MM: What are the main forces pushing Mercosur and pushing it so quickly?

 Arruda: Companies that have already been working in this direction like Autolatina, which is a joint venture of the Brazilian subsidiaries of Ford and Volkswagen formed to face the competition of GM, Fiat and Mercedes Benz in the region. Autolatina was formed long before the Mercosur treaty was signed in 1991 and now it is one of the companies that is most prepared to take a prevailing role in the process of integration. Other strong proponents include grain companies and chemical companies like the German Bayer and BASF.

MM: So foreign multinationals that invest in the Southern Cone are well positioned to take advantage of Mercosur's free trade zone?

 Arruda: Absolutely. There is a growing trend toward creating export processing zones, which are completely free of controls and regulations. This gives transnational corporations the right to move in and produce without abiding by any rules. Proponents say that this is a way of preparing the ground for integration, but what it actually does is provide open havens in which corporations of any country, including those of the North, can come in, settle down and become an integral part of the territory that will have protections regarding the rest of the region and the world.

The fact is that these economies are already penetrated by Northern corporations. The creation of a zone that favors internal trade obviously has an underlying statement: "We protect ourselves from capital or trade coming from outside the zone." But we are still looking for the protections from the outside. Because when free market and neoliberal ideology is so widespread, countries are concerned with reducing and eliminating protections regarding any type of capital. So the idea that we are in the process of integrating the Southern cone is, in part, a lie. The governments are not interested in protecting the economy of the region from outside actors or in allowing this subregion to develop its own industrial infrastructure to produce and export with sovereignty or capacity to compete.

MM: How will the impeachment of Brazil's President Fernando Collor de Mello affect Brazil's basic economic development strategy?

 Arruda: After Collor stepped down, his successor, President Itamar Franco announced a new secretariat. The two men now responsible for economic decisions are Paulo Haddad, a professor and consultant, and Gustavo Krause, an economist who was mayor of a medium-sized city of the Northeast. Both tend to be conservative, the latter being a member of the parties that kept the reins of power during military rule. So far, in terms of economic development, they have defined only what the Itamar adminstration will not do or change.

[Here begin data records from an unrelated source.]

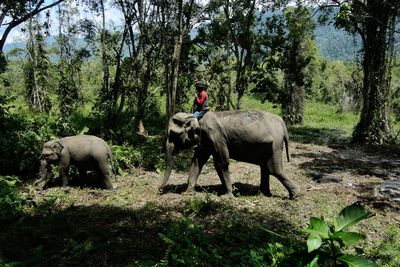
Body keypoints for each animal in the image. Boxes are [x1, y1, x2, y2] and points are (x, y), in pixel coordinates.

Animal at [160, 110, 300, 200]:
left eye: (172, 134)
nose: (159, 189)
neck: (198, 119)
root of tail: (282, 124)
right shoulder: (205, 141)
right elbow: (197, 161)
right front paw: (187, 193)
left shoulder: (215, 136)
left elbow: (222, 162)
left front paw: (227, 196)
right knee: (265, 168)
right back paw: (264, 194)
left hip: (275, 145)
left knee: (273, 169)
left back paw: (294, 195)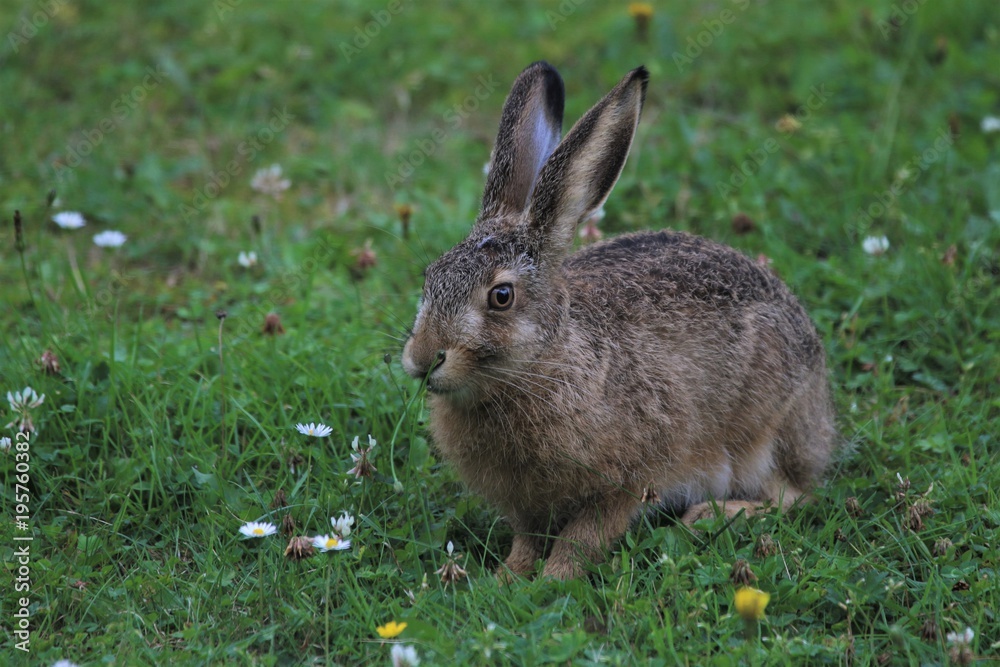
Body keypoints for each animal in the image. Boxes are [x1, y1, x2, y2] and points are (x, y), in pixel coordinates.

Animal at [402, 62, 837, 580]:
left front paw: (553, 581)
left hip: (766, 434)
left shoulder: (630, 480)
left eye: (501, 296)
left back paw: (710, 516)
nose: (421, 359)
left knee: (794, 496)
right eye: (430, 276)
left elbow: (585, 538)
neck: (543, 364)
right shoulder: (526, 505)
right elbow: (527, 539)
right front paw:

They do not seem to recognize that the 10 years of recession with inflation, which ruined our economy and caused severe suffering for the people, prove that the IMF's and the technocrats' concepts that have dominated economic planning for decades have failed with respect to the aims they proclaim. They do not intend to redefine "modernization" to give it a comprehensive meaning that includes social and human, scientific, technological, political and cultural development, rather than simply extensive and non-selective privitization.

They also seem to have decided that the politics of indebtedness - and Brazil's relationship with international creditors - will continue as under Collor. If these hypotheses are borne out, I foresee a new inflationary surge, deeper recession and growing masses of unemployed people. Without a deep change in the rhythm of debt repayment, and in our relations with creditors and transnational capital, we will never overcome the crisis, nor escape the position of being subordinate to priorites that are not our own.